WHAT TO WORK ON — Write out every line exactly, from the start of the records below to the line with "Politique de cookies", and stop there. Don't write out the pictures.

EXCERPTED DATA —
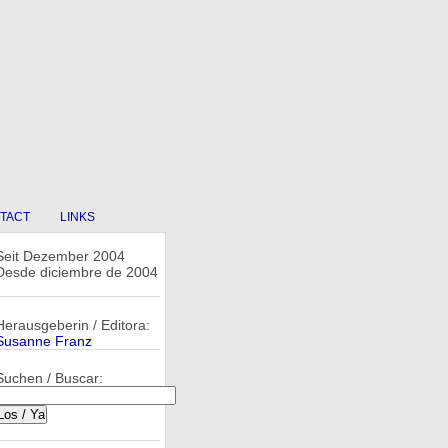
TACT
LINKS
Seit Dezember 2004
Desde diciembre de 2004
Herausgeberin / Editora:
Susanne Franz
Suchen / Buscar:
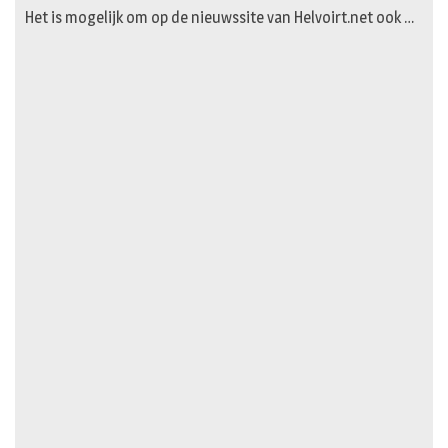
Het is mogelijk om op de nieuwssite van Helvoirt.net ook …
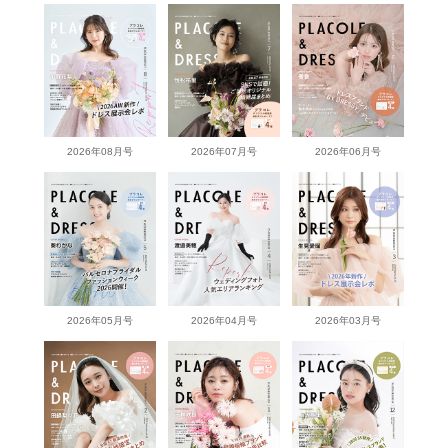
2026年08月号
2026年07月号
2026年06月号
2026年05月号
2026年04月号
2026年03月号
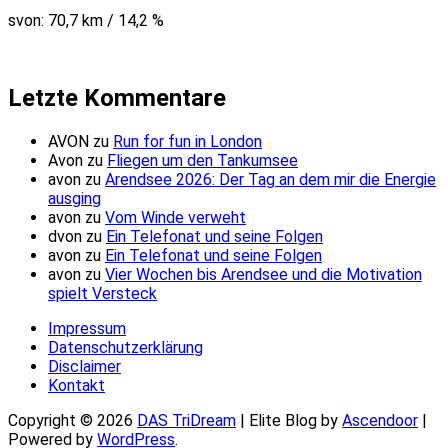
svon: 70,7 km / 14,2 %
Letzte Kommentare
AVON
zu
Run for fun in London
Avon
zu
Fliegen um den Tankumsee
avon
zu
Arendsee 2026: Der Tag an dem mir die Energie
ausging
avon
zu
Vom Winde verweht
dvon
zu
Ein Telefonat und seine Folgen
avon
zu
Ein Telefonat und seine Folgen
avon
zu
Vier Wochen bis Arendsee und die Motivation
spielt Versteck
Impressum
Datenschutzerklärung
Disclaimer
Kontakt
Copyright © 2026
DAS TriDream
| Elite Blog by
Ascendoor
|
Powered by
WordPress
.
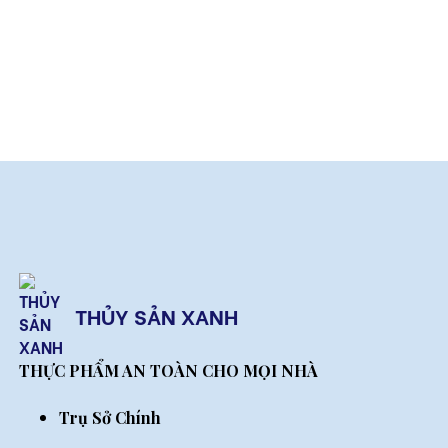
nguồn gốc, quy trình nuôi trồng và tác động
của nó đến môi trường. Từ bối cảnh khắt
khe đó, "Thủy Sản Xanh" như một hiện
tượng bùng nổ, định hình tiêu chuẩn của
ngành chăn nuôi thủy hải sản.
THỦY SẢN XANH
THỰC PHẨM AN TOÀN CHO MỌI NHÀ
Trụ Sở Chính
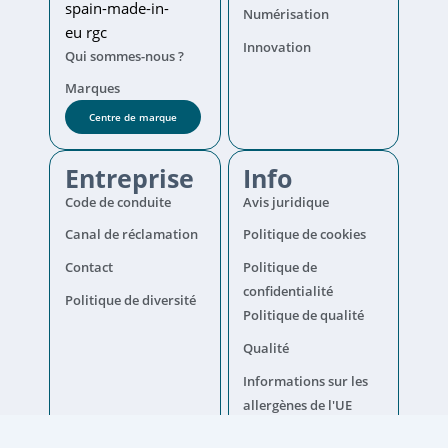
Numérisation
Innovation
Qui sommes-nous ?
Marques
Centre de marque
Entreprise
Info
Code de conduite
Avis juridique
Canal de réclamation
Politique de cookies
Contact
Politique de
confidentialité
Politique de diversité
Politique de qualité
Qualité
Informations sur les
allergènes de l'UE
Informations sur le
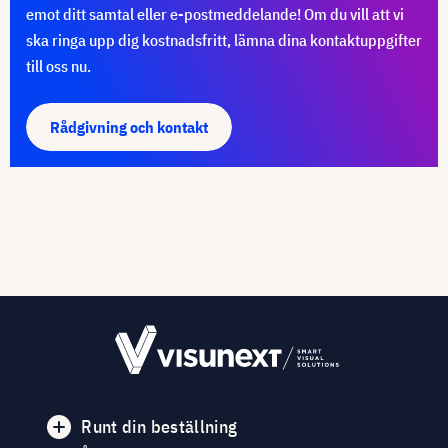
emot ditt samtal eller e-postmeddelande! Om du vill att vi
ska ringa upp dig kostnadsfritt, lämna dina kontaktuppgifter
till oss nu.
Rådgivning och kontakt
Runt din beställning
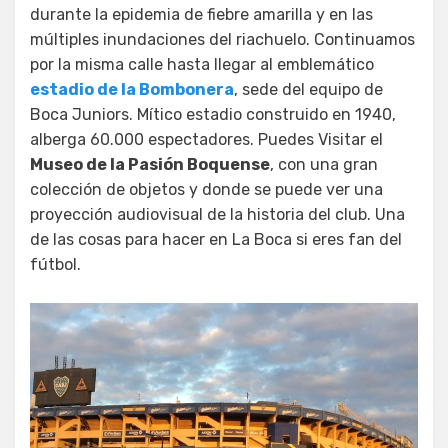
durante la epidemia de fiebre amarilla y en las
múltiples inundaciones del riachuelo. Continuamos
por la misma calle hasta llegar al emblemático
estadio de la Bombonera
, sede del equipo de
Boca Juniors. Mítico estadio construido en 1940,
alberga 60.000 espectadores. Puedes Visitar el
Museo de la Pasión Boquense
, con una gran
colección de objetos y donde se puede ver una
proyección audiovisual de la historia del club. Una
de las cosas para hacer en La Boca si eres fan del
fútbol.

EXERCISE RESPONSE —
TACT
LINKS
Seit Dezember 2004
Desde diciembre de 2004
Herausgeberin / Editora:
Susanne Franz
Suchen / Buscar:
Het is mogelijk om op de nieuwssite van Helvoirt.net ook …
2026年08月号
2026年07月号
2026年06月号
2026年05月号
2026年04月号
2026年03月号
svon: 70,7 km / 14,2 %
Letzte Kommentare
AVON
zu
Run for fun in London
Avon
zu
Fliegen um den Tankumsee
avon
zu
Arendsee 2026: Der Tag an dem mir die Energie
ausging
avon
zu
Vom Winde verweht
dvon
zu
Ein Telefonat und seine Folgen
avon
zu
Ein Telefonat und seine Folgen
avon
zu
Vier Wochen bis Arendsee und die Motivation
spielt Versteck
Impressum
Datenschutzerklärung
Disclaimer
Kontakt
Copyright © 2026
DAS TriDream
| Elite Blog by
Ascendoor
|
Powered by
WordPress
.
nguồn gốc, quy trình nuôi trồng và tác động
của nó đến môi trường. Từ bối cảnh khắt
khe đó, "Thủy Sản Xanh" như một hiện
tượng bùng nổ, định hình tiêu chuẩn của
ngành chăn nuôi thủy hải sản.
THỦY SẢN XANH
THỰC PHẨM AN TOÀN CHO MỌI NHÀ
Trụ Sở Chính
Numérisation
Innovation
Qui sommes-nous ?
Marques
Centre de marque
Entreprise
Info
Code de conduite
Avis juridique
Canal de réclamation
Politique de cookies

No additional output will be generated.